= Task =
Only some lines are wanted. Transcribe, exactly, the lines below from the line with "X88020000Y-54030000D03*" up to and including the line with "X132133333Y-94600000D03*".

= Input material =
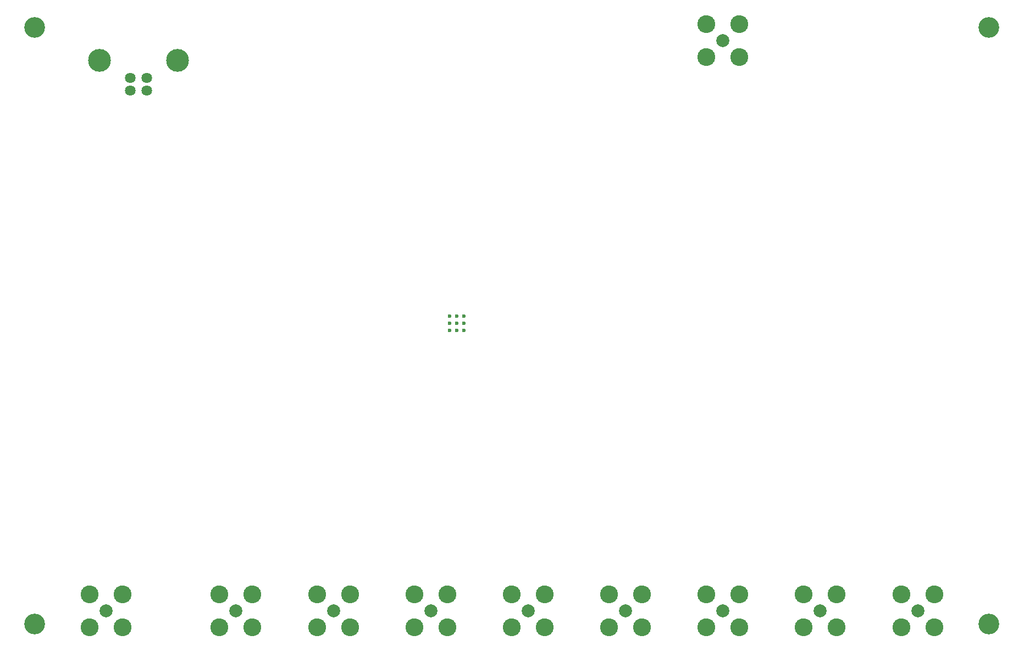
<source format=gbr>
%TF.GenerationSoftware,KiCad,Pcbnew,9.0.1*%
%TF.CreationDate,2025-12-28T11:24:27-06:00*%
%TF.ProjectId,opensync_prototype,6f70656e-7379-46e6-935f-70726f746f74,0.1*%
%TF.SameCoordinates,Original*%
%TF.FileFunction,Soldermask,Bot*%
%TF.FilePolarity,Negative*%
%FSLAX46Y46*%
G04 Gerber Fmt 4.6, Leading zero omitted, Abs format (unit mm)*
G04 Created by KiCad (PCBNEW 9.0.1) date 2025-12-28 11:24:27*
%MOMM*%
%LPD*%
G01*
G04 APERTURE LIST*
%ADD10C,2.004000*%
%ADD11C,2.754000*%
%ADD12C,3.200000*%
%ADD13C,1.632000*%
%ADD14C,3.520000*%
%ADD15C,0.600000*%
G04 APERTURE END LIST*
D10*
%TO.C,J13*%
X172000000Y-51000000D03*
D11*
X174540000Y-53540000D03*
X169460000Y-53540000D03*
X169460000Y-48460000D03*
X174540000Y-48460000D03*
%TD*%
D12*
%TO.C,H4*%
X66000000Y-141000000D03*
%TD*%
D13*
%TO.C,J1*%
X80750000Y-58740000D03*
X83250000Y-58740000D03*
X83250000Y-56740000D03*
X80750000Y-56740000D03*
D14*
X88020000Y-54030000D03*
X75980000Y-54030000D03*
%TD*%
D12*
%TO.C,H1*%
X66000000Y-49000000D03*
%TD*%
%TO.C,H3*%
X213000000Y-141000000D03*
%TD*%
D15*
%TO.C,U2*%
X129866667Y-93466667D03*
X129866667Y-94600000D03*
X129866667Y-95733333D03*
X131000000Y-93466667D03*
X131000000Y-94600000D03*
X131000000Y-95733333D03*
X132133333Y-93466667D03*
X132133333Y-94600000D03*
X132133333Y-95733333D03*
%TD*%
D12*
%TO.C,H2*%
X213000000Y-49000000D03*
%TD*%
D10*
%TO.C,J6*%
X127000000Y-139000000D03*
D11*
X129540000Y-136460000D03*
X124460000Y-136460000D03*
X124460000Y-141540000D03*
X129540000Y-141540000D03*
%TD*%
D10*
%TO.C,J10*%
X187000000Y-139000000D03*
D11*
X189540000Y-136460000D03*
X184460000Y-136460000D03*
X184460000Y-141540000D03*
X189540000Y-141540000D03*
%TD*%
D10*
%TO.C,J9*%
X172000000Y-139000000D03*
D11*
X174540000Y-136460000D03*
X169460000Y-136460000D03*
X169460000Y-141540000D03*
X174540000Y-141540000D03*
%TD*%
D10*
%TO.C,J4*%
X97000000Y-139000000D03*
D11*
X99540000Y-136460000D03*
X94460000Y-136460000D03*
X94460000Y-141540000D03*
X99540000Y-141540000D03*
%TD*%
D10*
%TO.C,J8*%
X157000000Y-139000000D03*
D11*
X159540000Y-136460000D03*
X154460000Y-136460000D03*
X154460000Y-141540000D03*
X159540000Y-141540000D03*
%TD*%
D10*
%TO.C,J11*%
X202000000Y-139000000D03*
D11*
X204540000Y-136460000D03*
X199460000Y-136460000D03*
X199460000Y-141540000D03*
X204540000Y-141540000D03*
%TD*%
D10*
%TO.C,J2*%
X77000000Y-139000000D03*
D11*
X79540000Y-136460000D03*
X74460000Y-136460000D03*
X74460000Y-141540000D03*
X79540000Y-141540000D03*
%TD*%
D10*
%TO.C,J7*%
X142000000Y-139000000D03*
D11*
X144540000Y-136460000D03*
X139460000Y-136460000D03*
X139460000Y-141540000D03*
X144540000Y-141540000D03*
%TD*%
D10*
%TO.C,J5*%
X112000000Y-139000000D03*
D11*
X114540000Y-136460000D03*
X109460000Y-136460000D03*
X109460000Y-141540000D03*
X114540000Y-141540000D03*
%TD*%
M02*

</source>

= Response below =
X88020000Y-54030000D03*
X75980000Y-54030000D03*
%TD*%
D12*
%TO.C,H1*%
X66000000Y-49000000D03*
%TD*%
%TO.C,H3*%
X213000000Y-141000000D03*
%TD*%
D15*
%TO.C,U2*%
X129866667Y-93466667D03*
X129866667Y-94600000D03*
X129866667Y-95733333D03*
X131000000Y-93466667D03*
X131000000Y-94600000D03*
X131000000Y-95733333D03*
X132133333Y-93466667D03*
X132133333Y-94600000D03*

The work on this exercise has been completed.